Keeping medical records
When two area doctors recently closed their practice without notice, it not only left their patients in need of a new physician, but also of their personal medical information.
When The Heart Center of Eastern North Carolina closed its doors earlier this month, patients learned of the closing either a few days prior to scheduled appointments or received letters after the Jacksonville office doors were already locked and the furniture was moved out.
Last week, the N.C. Medical Board ordered the summary suspension of the license of Dr. Michael Allen Gray, who operated the now-closed Carteret Urgent Care in Morehead City, after he abandoned his practice. His patients, according to the order issued by the state medical board, were left without adequate provision for the availability or transfer of medical records without ensuring continuity of medical care.
The N.C. Medical Board states it is the responsibility of all practitioners and other parties that may be involved in departures or closings of medical practices to ensure that patients are notified of changes in the practice, sufficiently far in advance – at least 30 days – to allow other medical care to be secured.
Patients should be given information on how to reach other practitioners in the practice and, when specifically requested, be told how to contact departing practitioners. Patients should also be given information on how to obtain copies of or transfer their medical records.
By law, if a health care provider’s office closes without notifying patients, it could be considered patient abandonment, and the provider could be fined and have his or her state medical license suspended, as was the case with Gray.
North Carolina Medical Board Director of Public Affairs Jean Fisher Brinkley said it falls on the patient to file a complaint with the board when a practitioner or practitioners fail to give patients sufficient notice of changes.
Under state and federal law, doctors are required to maintain patient medical records and patients are entitled to have access to and copies of their medical records within 30 days of requesting them.
“It is expected that a doctor will give his patients fair notice; it is not up to the patients to guess how their records will be transferred,” Fisher Brinkley said. “If a practice closes abruptly and without 30-days notice, or does not give a referral to another practitioner or make arrangements for medical records to be transferred or obtained, the board can get involved when they learn about a situation, and will work to find a solution – these are all grounds to file a complaint.”
She said the most serious disciplinary action the board can take is to suspend or revoke the license of a doctor whom they determine to be in violation of the medical board’s rules.
Under state law, a patient can also file a complaint with a local district judge when a practice closes and they have been unable to get medical records.
The judge could file an order with the county sheriff’s office to open the office, allowing patients access to their records.
Fisher Brinkley recommends doing some advance homework on a potential physician, which might spare patients from having to deal with the often stressful disruption of care.

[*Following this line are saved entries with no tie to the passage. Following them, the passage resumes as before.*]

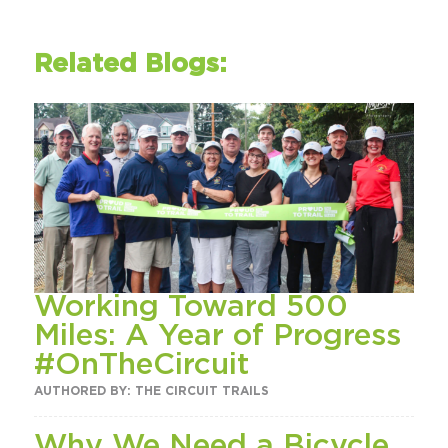
Related Blogs:
Working Toward 500
Miles: A Year of Progress
#OnTheCircuit
AUTHORED BY: THE CIRCUIT TRAILS
Why We Need a Bicycle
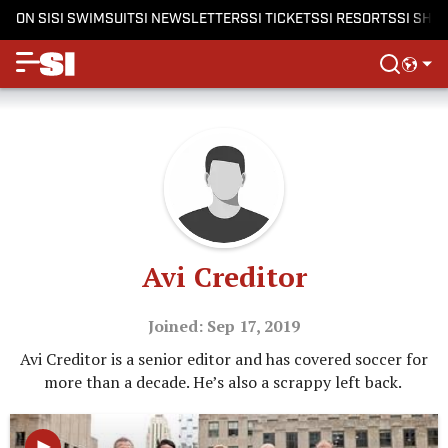
ON SI
SI SWIMSUIT
SI NEWSLETTERS
SI TICKETS
SI RESORTS
SI SHO
Avi Creditor
Joined: Sep 17, 2019
Avi Creditor is a senior editor and has covered soccer for
more than a decade. He’s also a scrappy left back.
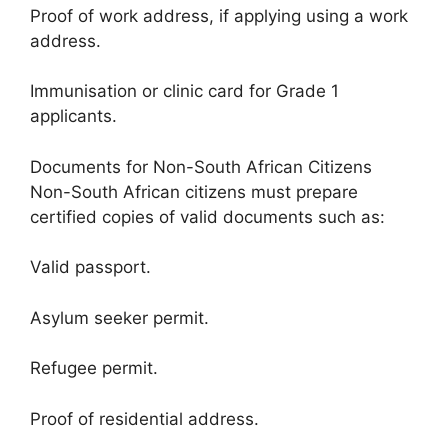
Proof of work address, if applying using a work
address.
Immunisation or clinic card for Grade 1
applicants.
Documents for Non-South African Citizens
Non-South African citizens must prepare
certified copies of valid documents such as:
Valid passport.
Asylum seeker permit.
Refugee permit.
Proof of residential address.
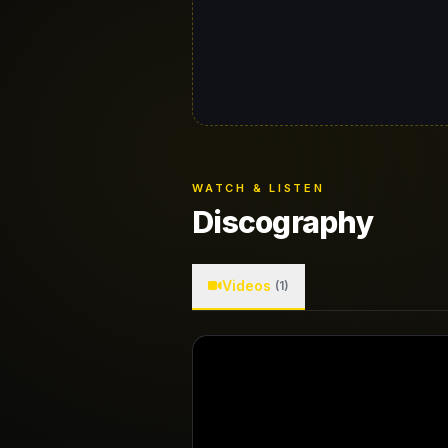
WATCH & LISTEN
Discography
Videos
(1)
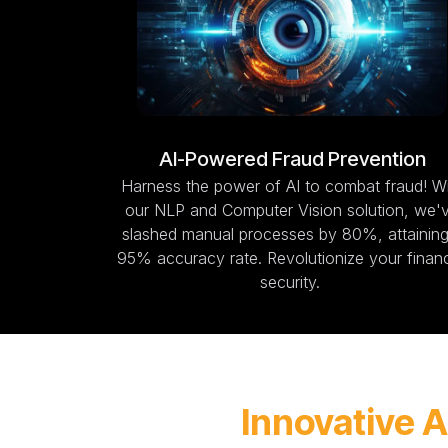
AI-Powered Fraud Prevention
Harness the power of AI to combat fraud! W
our NLP and Computer Vision solution, we'
slashed manual processes by 80%, attaining
95% accuracy rate. Revolutionize your financ
security.
Innovative A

“The first thing I would advise anyone to do is to use our Web site, www.ncmedboard.org, and look up the physician first,” Fisher Brinkley said. “They can verify the physician is licensed, get a profile, find out what hospital privileges they have, make sure their license status is current, find out if he or she has ever been disciplined for any reason, and find out if they are board certified …. It doesn’t happen often, but there are people out there who are practicing medicine without a license, and surprisingly, practicing medicine without a license is only a misdemeanor crime.”
The N.C. Medical Board can be reached by calling 919-326-1100.